Walmart may be facing significant fines and actions related to allegations of widespread bribery at its Mexican operations.
The New York Times’ report, said it is significant because it appears to show that the alleged bribes were a substantial part of its business methods, and more than routine payments to speed up approvals, which are allowed under U.S. law.
The newspaper said the world’s largest retailer opened some 19 stores by using hundreds of thousands of dollars in bribes to get what local laws otherwise prohibited.
The latest story describes $765,000 in bribes that allowed Walmex to build a refrigerated distribution center in an environmentally fragile area where electricity was scarce and smaller developers were turned away. It also describes in detail how Walmex allegedly paid $52,000 to change a zoning map so it could open a store near the ancient pyramids in Teotihuacan.

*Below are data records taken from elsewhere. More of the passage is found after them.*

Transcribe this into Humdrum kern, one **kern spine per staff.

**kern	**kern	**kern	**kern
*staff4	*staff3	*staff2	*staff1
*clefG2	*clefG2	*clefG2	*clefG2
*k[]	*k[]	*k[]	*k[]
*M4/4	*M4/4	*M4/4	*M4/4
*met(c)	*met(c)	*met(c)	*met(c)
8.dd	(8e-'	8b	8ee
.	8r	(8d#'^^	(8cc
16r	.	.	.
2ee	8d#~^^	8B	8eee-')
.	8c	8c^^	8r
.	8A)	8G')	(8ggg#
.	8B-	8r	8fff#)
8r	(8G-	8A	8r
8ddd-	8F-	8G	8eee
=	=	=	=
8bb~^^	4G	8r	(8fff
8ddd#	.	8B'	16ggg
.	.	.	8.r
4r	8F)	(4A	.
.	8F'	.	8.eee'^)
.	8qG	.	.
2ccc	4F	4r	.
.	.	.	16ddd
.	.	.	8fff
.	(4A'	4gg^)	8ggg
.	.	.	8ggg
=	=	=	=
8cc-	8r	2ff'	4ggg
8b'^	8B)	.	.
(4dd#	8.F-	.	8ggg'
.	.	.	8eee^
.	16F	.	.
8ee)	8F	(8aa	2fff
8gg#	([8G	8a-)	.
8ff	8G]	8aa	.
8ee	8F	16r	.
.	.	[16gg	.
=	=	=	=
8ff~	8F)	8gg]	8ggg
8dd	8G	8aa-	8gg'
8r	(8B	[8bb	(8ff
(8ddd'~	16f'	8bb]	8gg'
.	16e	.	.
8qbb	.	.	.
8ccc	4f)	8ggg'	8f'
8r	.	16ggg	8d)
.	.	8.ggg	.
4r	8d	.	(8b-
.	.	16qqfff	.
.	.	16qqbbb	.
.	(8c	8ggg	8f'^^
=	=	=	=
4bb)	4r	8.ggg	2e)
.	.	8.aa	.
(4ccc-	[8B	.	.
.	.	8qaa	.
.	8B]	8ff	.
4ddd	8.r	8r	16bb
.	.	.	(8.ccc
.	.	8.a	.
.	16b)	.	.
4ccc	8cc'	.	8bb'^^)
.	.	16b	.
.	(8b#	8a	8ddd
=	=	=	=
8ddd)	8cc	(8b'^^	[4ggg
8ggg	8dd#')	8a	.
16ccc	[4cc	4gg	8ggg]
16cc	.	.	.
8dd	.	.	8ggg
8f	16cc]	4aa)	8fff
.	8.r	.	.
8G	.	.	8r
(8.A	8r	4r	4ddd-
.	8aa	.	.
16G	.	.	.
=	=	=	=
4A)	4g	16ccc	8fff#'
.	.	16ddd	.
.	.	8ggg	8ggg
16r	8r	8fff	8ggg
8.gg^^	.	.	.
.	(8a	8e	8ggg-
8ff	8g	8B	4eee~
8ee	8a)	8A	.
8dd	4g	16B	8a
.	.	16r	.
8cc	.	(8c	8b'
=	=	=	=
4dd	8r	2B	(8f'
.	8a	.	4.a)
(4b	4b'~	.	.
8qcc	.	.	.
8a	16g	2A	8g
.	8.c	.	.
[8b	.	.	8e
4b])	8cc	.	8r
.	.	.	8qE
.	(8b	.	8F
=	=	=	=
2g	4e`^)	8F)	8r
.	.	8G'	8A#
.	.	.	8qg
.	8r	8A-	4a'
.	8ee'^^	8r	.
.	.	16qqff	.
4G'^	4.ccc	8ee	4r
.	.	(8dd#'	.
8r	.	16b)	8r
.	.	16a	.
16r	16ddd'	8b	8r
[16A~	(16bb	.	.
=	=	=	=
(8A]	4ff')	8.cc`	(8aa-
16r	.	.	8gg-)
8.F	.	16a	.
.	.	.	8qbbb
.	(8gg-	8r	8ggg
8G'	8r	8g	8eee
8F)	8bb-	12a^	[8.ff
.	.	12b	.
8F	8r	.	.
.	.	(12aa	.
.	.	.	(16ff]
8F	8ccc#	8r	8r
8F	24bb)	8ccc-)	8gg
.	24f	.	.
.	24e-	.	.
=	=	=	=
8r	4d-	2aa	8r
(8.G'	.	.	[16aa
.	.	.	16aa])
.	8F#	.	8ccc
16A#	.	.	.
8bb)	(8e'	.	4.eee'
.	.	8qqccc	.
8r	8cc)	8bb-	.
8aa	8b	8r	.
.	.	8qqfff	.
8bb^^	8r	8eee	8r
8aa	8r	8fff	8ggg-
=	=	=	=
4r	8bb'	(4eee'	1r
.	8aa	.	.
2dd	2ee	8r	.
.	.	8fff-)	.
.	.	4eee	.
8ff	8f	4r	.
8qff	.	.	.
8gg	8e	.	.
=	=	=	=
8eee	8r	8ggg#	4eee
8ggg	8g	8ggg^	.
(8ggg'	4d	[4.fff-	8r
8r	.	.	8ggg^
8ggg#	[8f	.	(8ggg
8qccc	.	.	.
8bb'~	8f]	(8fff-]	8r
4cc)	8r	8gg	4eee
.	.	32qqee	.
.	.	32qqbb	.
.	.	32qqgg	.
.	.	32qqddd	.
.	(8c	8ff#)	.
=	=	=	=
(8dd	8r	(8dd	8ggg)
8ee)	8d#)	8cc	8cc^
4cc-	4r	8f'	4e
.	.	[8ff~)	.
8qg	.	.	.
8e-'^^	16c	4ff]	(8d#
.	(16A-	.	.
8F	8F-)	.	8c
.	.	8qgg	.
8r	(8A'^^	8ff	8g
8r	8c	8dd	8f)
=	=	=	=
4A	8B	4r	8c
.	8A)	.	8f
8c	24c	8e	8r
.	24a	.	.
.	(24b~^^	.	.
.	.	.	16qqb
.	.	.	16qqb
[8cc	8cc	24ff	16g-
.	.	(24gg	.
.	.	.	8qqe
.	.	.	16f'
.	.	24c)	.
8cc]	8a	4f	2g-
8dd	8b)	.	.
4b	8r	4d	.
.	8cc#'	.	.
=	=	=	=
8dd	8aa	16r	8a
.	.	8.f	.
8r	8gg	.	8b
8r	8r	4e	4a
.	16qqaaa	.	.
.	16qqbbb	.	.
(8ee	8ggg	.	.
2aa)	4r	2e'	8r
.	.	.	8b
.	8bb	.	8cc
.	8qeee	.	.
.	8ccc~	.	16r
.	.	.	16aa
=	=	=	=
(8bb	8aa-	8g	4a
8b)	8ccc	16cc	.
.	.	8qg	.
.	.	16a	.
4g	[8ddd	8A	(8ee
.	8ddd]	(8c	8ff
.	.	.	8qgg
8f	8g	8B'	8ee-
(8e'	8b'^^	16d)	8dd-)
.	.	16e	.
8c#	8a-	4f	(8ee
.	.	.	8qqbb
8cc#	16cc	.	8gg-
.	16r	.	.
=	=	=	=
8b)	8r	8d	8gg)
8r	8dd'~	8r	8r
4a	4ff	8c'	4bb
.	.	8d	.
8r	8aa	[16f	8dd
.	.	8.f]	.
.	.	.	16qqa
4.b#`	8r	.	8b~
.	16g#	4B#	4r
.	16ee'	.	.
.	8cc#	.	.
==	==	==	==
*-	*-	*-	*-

It is difficult to put a ballpark figure on any settlement, especially because the U.S. investigation of Wal-Mart is in early stages, but experts said it could rival other major FCPA cases.
In the largest FCPA case to date, Siemens (SIEGn.DE) paid $800 million to resolve allegations of widespread bribery in 2008. In other sizable cases, KBR (KBR.N) and its former parent Halliburton (HAL.N) paid $579 million in 2009, and BAE Systems (BAES.L) paid $400 million in 2010.
The Justice Department usually calculates fines in foreign bribery cases either by levying a per-violation fine or a penalty tied to the profits a company earned through the alleged bribery. Related SEC settlements usually also involve disgorging profits earned due to the bribery.
Including Walmex’s profits at stores throughout Mexico could prove a sizable fine. It is unclear how many of the roughly 2,000 locations in Mexico could be included.
The company’s costs to conduct the entire investigation – which already stand at $100 million – could be larger than its eventual fines, lawyers said.
Wal-Mart is now being proactive with other measures that could deter some fines or actions from the authorities. When settling FCPA cases, companies are usually required to make some management changes and overhaul their compliance programs.
In October the company said it reorganized its compliance department and created a new global chief compliance officer position as part of an overhaul of its anti-corruption efforts.
The company has spent some $35 million to update its anti-corruption program and has named a new chief compliance officer for Wal-Mart International and a new vice president of global investigations, which are both new positions for the company. It also named a new chief compliance officer for Walmex, and created a new global FCPA compliance officer position.
Unfortunately for Walmart, the compliance positions come a bit late. If they had put these positions and protocols in place previously, they might not have found themselves in such a precarious position – both from a financial and reputational perspective.